§ **WORK ITEM**:
Among the lines of the records, please find those that contain the word "front" and copy them.

§ **INPUT DATA**:
·····

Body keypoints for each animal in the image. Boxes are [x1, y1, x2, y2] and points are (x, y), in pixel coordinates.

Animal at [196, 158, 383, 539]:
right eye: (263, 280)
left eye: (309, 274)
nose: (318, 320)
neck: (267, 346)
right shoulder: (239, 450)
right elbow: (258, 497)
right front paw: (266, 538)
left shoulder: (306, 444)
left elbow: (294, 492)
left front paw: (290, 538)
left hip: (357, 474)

·····

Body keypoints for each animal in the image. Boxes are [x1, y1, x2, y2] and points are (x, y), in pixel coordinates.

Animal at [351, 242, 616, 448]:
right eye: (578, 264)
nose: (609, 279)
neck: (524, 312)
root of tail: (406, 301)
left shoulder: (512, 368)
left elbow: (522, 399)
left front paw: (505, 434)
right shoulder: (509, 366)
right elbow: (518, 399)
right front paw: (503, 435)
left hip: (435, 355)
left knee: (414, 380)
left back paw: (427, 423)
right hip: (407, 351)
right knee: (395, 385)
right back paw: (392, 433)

·····

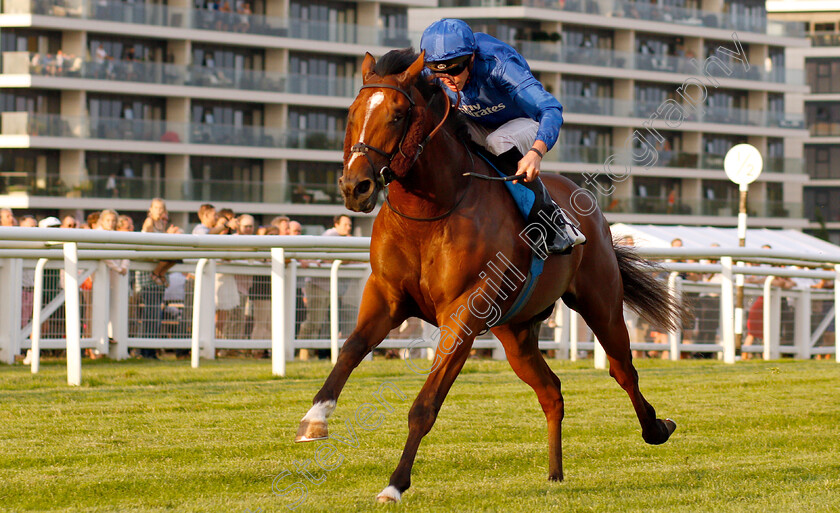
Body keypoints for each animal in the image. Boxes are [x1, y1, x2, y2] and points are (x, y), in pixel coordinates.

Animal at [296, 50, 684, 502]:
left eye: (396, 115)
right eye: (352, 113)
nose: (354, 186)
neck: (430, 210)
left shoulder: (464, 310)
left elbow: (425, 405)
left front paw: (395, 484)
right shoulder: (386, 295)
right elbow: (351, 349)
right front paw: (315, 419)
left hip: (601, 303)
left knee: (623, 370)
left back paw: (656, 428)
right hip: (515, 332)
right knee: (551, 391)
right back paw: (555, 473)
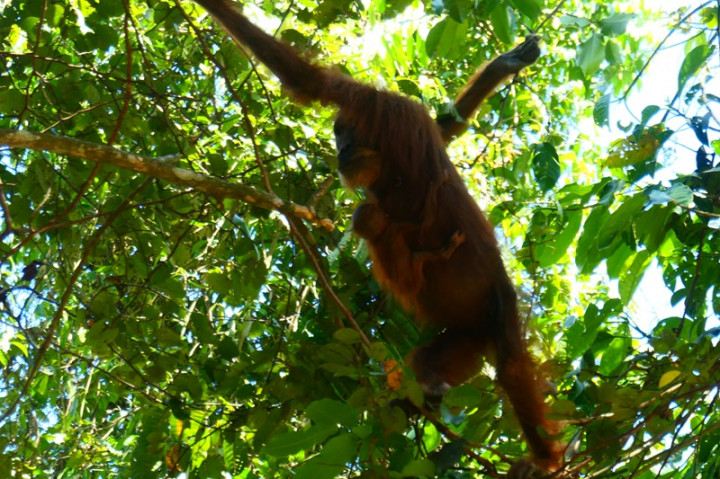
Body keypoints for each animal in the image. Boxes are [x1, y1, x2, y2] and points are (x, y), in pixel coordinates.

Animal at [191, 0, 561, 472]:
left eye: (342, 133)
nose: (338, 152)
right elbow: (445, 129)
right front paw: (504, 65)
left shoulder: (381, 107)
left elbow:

·····

§ **SOLVED PROBLEM**:
right front paw: (266, 538)
left front paw: (290, 538)
left front paw: (505, 434)
right front paw: (503, 435)
left front paw: (395, 484)
right front paw: (315, 419)
right front paw: (504, 65)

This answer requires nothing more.